На основе изучения керамики В. Н. Марков пришел к выводу о том, что в восточные районы Нижнего Прикамья, особенно в приустьевую часть Вятки, проникают небольшие группы североприуральского /лебяжского/ населения. Лебяжское население украшало керамические сосуды ямочно-гребенчатым орнаментом. Ананьинское и лебяжское население жило в восточной части Нижнего Прикамья совместно. Об этом свидетельствует совместное нахождение на поселениях керамики с ямочно-гребенчатой и разнообразными вариантами шнуровых узоров. Керамические сосуды Нижнего Прикамья имеют форму круглодонных горшков.

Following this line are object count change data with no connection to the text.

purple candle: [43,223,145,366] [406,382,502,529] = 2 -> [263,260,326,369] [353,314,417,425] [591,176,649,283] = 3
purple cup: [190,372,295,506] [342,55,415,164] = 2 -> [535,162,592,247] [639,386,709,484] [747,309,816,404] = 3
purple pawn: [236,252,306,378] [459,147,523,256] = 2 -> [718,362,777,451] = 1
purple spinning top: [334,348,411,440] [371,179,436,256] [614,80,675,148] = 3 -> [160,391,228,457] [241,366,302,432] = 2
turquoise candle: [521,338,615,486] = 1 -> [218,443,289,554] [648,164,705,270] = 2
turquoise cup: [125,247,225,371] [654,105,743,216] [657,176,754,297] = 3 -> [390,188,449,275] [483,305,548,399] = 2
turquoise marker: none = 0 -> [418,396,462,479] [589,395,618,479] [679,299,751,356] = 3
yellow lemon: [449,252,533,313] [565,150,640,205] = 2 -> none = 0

В VII в. до н. э. происходит развитие культуры собственно ананьинских племен и появляются импортные /северокавказские/ вещи: биметаллические /рукоять бронзовая, а лезвие — железное/ мечи и кинжалы, наконечники копий и стрел и другие вещи/. Проникновение северокавказских вещей связано с активным функционированием волжско-камского пути: ананьинские племена поставляли пушнину /беличьи и другие шкурки/, которые высоко ценились в древнем мире и, очевидно, были мерилом стоимости в натуральном обмене. У северных удмуртов, одного из потомков ананьинцев, до сих пор сохранилось название денег, — «коньдон» — от «коньи» — белка, в память о былом значении беличьих шкурок в обменных операциях древности.

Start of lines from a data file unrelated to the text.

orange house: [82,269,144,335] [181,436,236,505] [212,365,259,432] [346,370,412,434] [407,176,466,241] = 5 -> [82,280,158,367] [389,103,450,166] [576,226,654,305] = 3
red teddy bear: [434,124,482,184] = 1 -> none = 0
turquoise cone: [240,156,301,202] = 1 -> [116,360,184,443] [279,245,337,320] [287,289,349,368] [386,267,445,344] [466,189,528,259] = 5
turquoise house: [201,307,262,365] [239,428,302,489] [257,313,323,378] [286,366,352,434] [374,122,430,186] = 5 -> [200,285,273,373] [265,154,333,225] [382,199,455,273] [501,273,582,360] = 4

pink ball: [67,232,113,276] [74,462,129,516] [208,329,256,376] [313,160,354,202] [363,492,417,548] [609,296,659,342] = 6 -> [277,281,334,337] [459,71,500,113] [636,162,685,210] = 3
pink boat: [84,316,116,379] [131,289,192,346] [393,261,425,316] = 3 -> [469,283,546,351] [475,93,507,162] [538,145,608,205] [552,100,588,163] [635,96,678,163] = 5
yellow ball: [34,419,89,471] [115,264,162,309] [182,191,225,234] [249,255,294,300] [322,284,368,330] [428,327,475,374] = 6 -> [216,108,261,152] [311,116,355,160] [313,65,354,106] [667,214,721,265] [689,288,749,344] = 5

Северокавказское население, в свою очередь, поставляло украшения, мечи, кинжалы, наконечники стрел и другие вещи. В это время сокращается численность инокультурного акозинского населения на Нижней Каме, а в следующем столетии оно исчезнет здесь полностью. А в VII в, до и. э, оно концентрируется в основном в западной части ананьинской общности.

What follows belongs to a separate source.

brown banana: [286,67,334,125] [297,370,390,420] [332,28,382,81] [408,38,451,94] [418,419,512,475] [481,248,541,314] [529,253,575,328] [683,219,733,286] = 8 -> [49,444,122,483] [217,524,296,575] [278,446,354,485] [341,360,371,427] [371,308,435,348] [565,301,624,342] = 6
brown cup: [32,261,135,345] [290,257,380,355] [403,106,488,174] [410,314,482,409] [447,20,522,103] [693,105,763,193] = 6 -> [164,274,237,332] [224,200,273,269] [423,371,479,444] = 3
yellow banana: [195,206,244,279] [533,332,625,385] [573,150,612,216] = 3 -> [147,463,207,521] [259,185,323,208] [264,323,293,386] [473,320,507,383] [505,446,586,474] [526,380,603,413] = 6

В VI в. до н. э, происходят большие изменения в материальной культуре ананьинских племен Нижнего Прикамья: в этот регион проникает вятское население, об этом свидетельствует керамика с гребенчато-шнуровой орнаментацией, которая появляется на поселениях в приустьевой части Вятки и прилегающей территории Нижнего Прикамья. В этом столетии появляется новое население, украшавшее свои сосуды сложно-шнуровой орнаментацией. Это были, очевидно, пришлые угорские племена /к угорской языковой группе относятся современные ханты, манси, и переселившиеся в средневековье из Приурапья в Венгрию — мадьяры-венгры/. Перемещение из Западной Сибири или из районов, расположенных ближе к Нижнему Прикамью, например, из Пермского Прикамья угорских племен в VI в, до н. э, было обусловлено образом жизни угорского мира: таежные собиратели, рыболовы, охотники нередко мигрировали. Этим можно объяснить появление в культуре нижнекамских племен общих черт с западно-сибирскими племенами. Так, в Нижнем Прикамье встречаются разнообразные культовые изделия /бронзовые фигурки идолов и летящих птиц/. Они найдены в Луговском, Зуевском и других могильниках. Антропологи отмечают монголоидность черепов у ряда погребенных в Луговском могильнике.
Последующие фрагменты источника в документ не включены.